Express the listing as a two-column CSV with the headers keypoint and position, starting with the line that contains "right hip: (169, 247, -11)" and going on through the line that contains "right ankle: (194, 446, 5)". Give one row per line, put each field in double quotes, and turn any line breaks into spaces.
--------------------------------
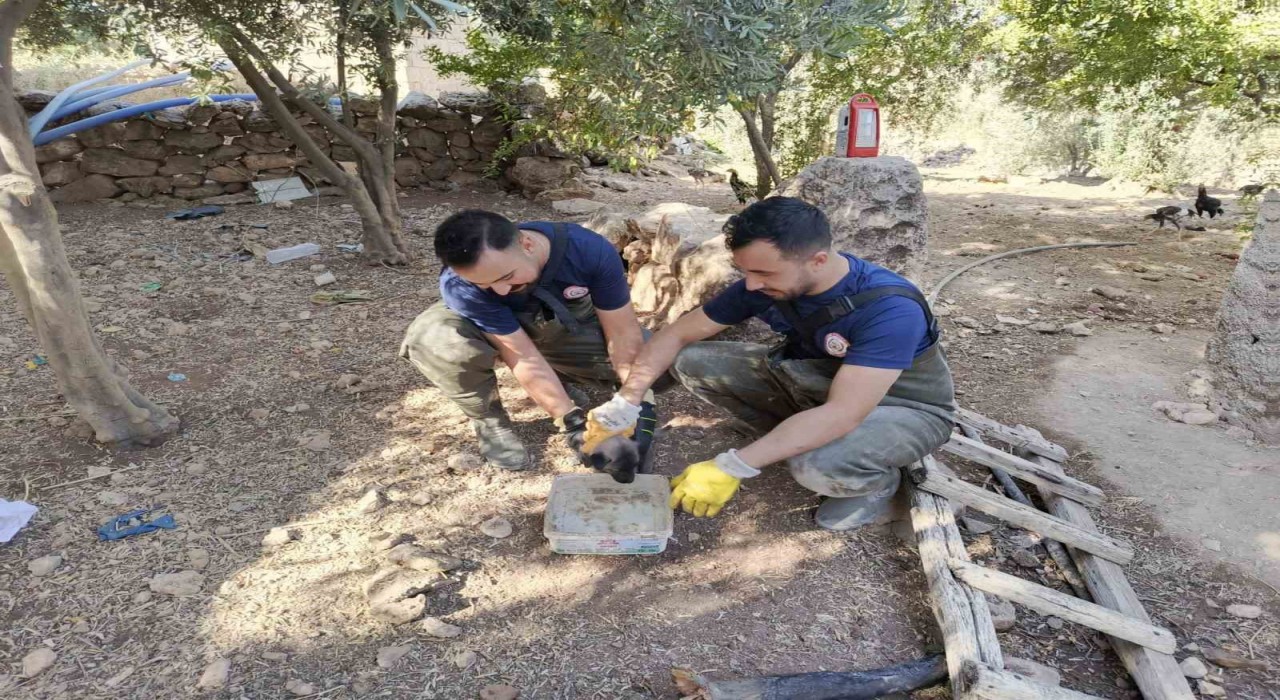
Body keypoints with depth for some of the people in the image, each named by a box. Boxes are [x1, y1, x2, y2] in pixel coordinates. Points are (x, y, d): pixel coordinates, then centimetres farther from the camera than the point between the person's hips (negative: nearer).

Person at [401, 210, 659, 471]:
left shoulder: (590, 250, -33)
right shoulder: (460, 286, -35)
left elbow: (623, 333, -26)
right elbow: (524, 359, -32)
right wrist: (574, 422, -34)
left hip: (572, 324, 2)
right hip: (500, 332, -1)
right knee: (432, 338, -34)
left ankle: (566, 373, 9)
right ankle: (489, 421, -7)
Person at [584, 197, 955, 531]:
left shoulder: (890, 308, -35)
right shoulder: (761, 284, -16)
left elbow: (842, 414, -42)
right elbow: (677, 335, -8)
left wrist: (732, 468, -44)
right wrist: (622, 407, -18)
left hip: (907, 407, -5)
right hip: (814, 381, 6)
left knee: (818, 465, -39)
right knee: (693, 362, -10)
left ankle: (879, 480, -4)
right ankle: (798, 437, 2)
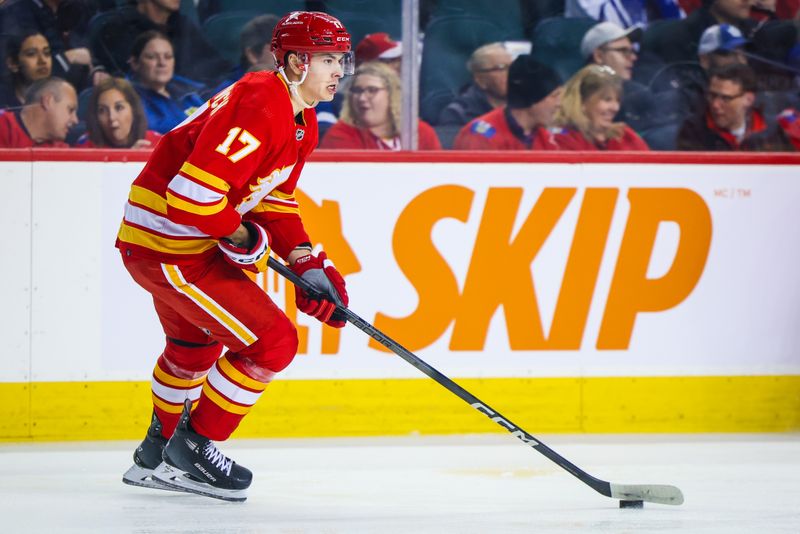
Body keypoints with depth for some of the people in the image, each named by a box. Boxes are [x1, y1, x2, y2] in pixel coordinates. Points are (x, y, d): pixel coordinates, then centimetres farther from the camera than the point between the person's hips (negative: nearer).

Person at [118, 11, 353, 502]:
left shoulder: (302, 120, 8)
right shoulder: (261, 107, -26)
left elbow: (275, 199, 17)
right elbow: (191, 194, -31)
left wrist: (307, 262, 3)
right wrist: (243, 238, -15)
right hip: (169, 247, -11)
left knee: (196, 343, 32)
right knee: (272, 342, -10)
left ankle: (159, 453, 53)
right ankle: (194, 446, 5)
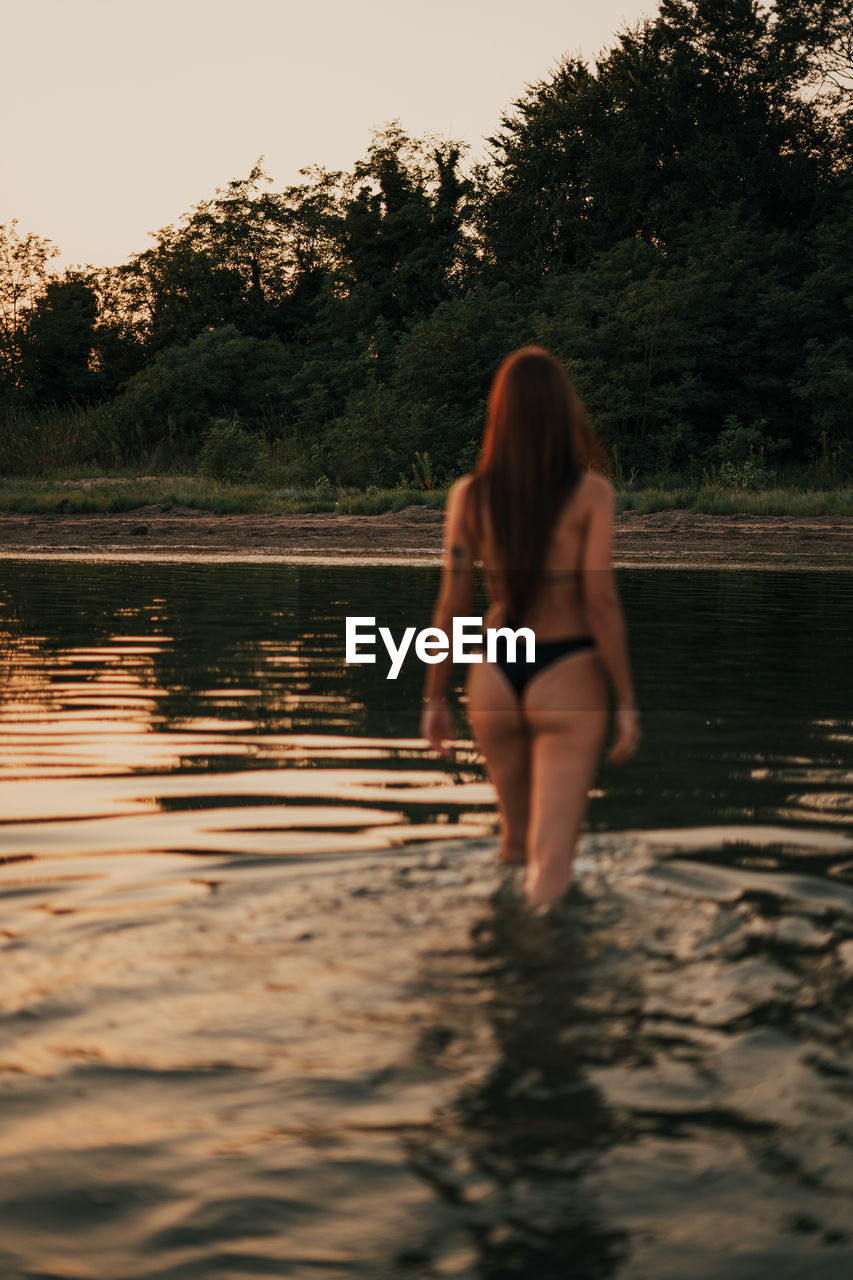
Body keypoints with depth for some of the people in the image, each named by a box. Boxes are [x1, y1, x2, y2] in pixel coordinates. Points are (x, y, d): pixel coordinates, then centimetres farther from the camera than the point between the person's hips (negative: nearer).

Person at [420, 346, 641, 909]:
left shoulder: (469, 495, -2)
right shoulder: (591, 492, -9)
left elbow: (452, 604, -1)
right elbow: (600, 601, -13)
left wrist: (435, 699, 8)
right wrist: (627, 704, -6)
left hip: (496, 676, 4)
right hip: (568, 679, -4)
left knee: (516, 841, 24)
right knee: (550, 863, -3)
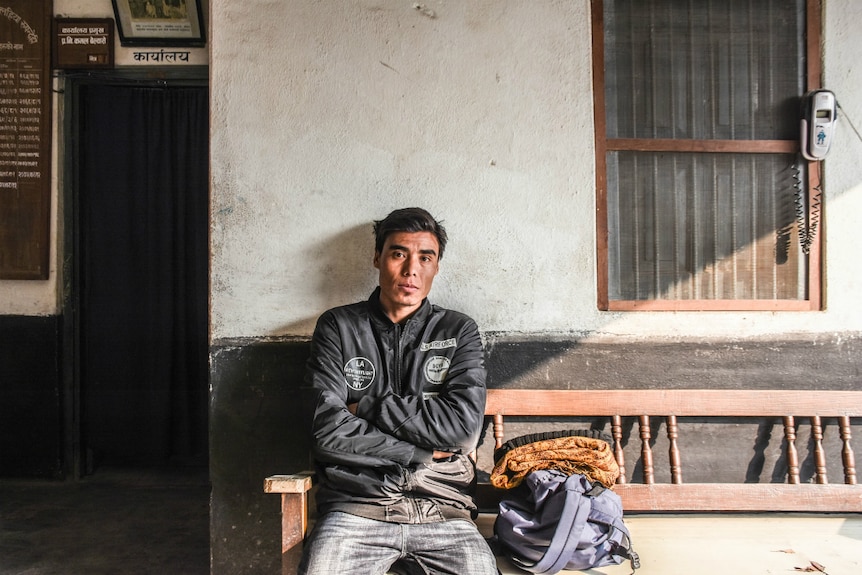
--------------------------------
- ANSWER TO THIS TASK
keypoint,position
"right hip:","(169, 247, -11)"
"left knee:","(196, 343, 32)"
"right knee:","(272, 342, -10)"
"left ankle:","(159, 453, 53)"
"right ankle:","(194, 446, 5)"